I hope I'm not committing a transgression by posting this but saw other people posting shots of Windows so...

I've been trying out PC-BSD 9.0, Isotope, for the past couple weeks. It's based on the new FreeBSD 9.0 release with a graphic installer that puts you into KDE 4. I'm using it on my Sony Viao laptop with Intel 1.6GHz Dual Core and 1GB RAM and it recognized all my hardware, including wi-fi, out of the box without having to tweak anything

Where Puppy has .pet PC-BSD uses .pbi files that act like an .exe and install all the dependencies for the application, although you can still use ports which I favor. System and program updates are scanned for and updated through a GUI.

I've used PC-BSD since the early days and this is the most stable and slick version I've seen to date.
That's interesting. I'd have thought 1 GB of RAM was pretty much minimal for PC-BSD - I thought it needed 2 GB of RAM. How well does it run on your machine, especially with , say, several tabs or windows open in Firefox??
Gigabyte M68MT-52P motherboard, AMD Athlon II X4 630, 5.8 GB of DDR3 RAM and a 250 GB Hitachi hard drive running Ubuntu 16.04.6, MX-19.2, Peppermint 10, PCLinuxOS 20.02, LXLE 18.04.3, Pardus 19.2, exGENT 200119, Bionic Pup 8.0 and Xenial CE 7.5 XL.

Landmark coordinate records:
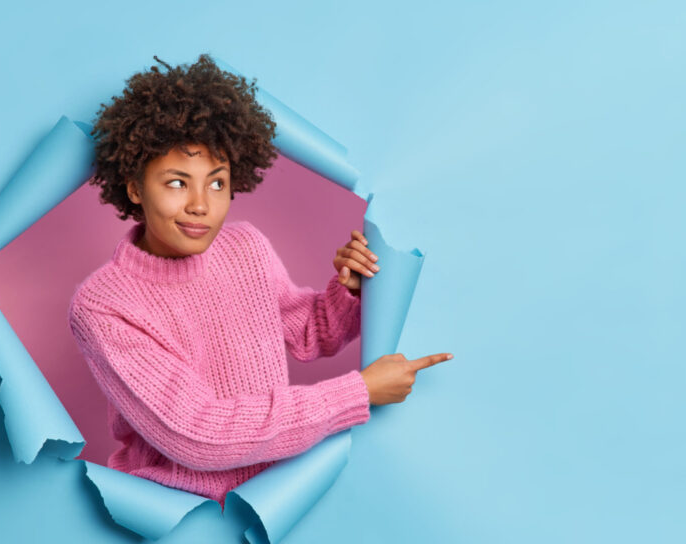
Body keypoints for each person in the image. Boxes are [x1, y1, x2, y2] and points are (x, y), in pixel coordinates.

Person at [67, 54, 453, 504]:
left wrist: (347, 288)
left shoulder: (244, 247)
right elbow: (199, 435)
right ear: (135, 187)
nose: (200, 204)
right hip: (180, 515)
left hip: (277, 497)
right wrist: (358, 391)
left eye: (216, 182)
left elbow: (310, 333)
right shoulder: (103, 304)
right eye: (176, 183)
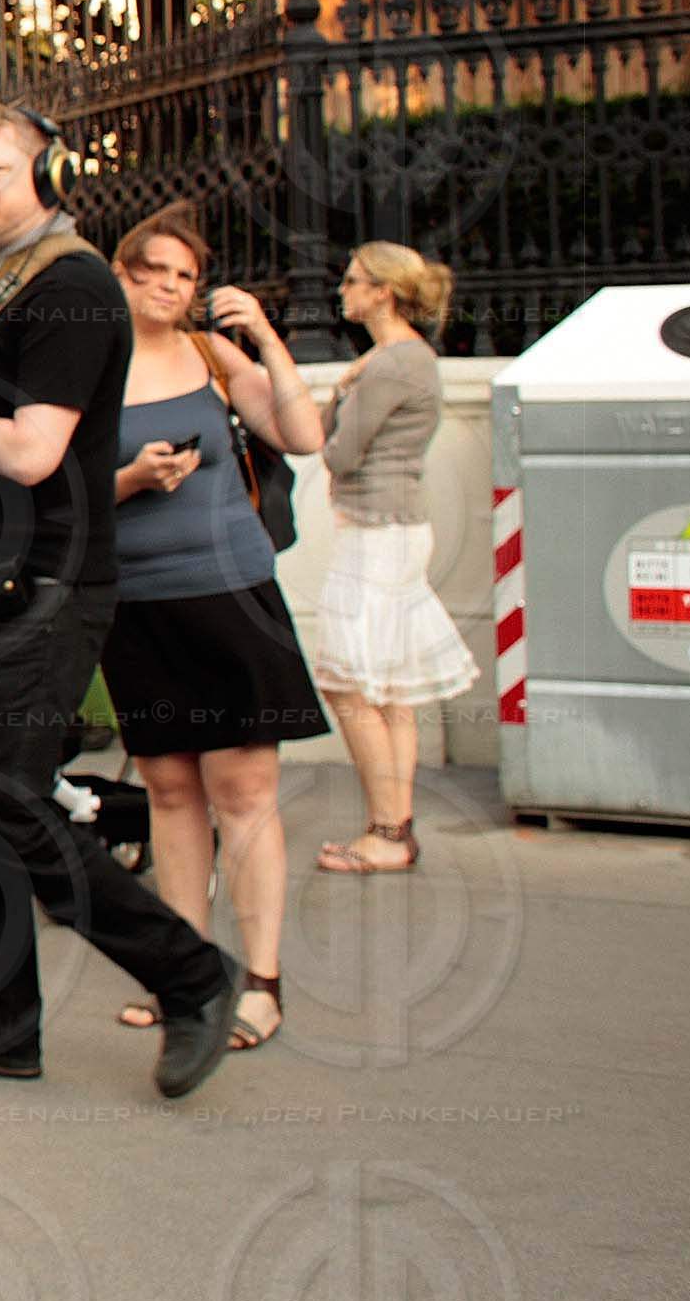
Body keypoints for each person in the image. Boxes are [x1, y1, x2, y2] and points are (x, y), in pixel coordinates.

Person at [0, 97, 238, 1099]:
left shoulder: (75, 287)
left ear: (45, 174)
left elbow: (35, 450)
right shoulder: (8, 283)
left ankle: (188, 970)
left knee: (10, 802)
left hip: (41, 587)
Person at [96, 206, 329, 1051]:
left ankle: (261, 983)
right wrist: (129, 478)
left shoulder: (210, 354)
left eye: (184, 276)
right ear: (120, 273)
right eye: (152, 269)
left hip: (231, 597)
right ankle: (185, 975)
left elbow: (302, 436)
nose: (167, 285)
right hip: (136, 603)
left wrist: (265, 337)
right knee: (168, 793)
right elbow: (66, 493)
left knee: (245, 797)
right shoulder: (91, 366)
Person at [312, 241, 477, 874]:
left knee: (349, 684)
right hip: (394, 529)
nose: (342, 291)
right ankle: (392, 829)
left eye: (353, 281)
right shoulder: (402, 359)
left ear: (383, 291)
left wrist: (339, 398)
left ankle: (387, 830)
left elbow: (338, 452)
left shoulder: (391, 364)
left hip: (375, 535)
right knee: (390, 690)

* **What needs to be done**: In the forum post about PC-BSD 9.0, what type of files does PC-BSD use where Puppy uses .pet?

* **Answer to the exercise**: PC-BSD uses .pbi files.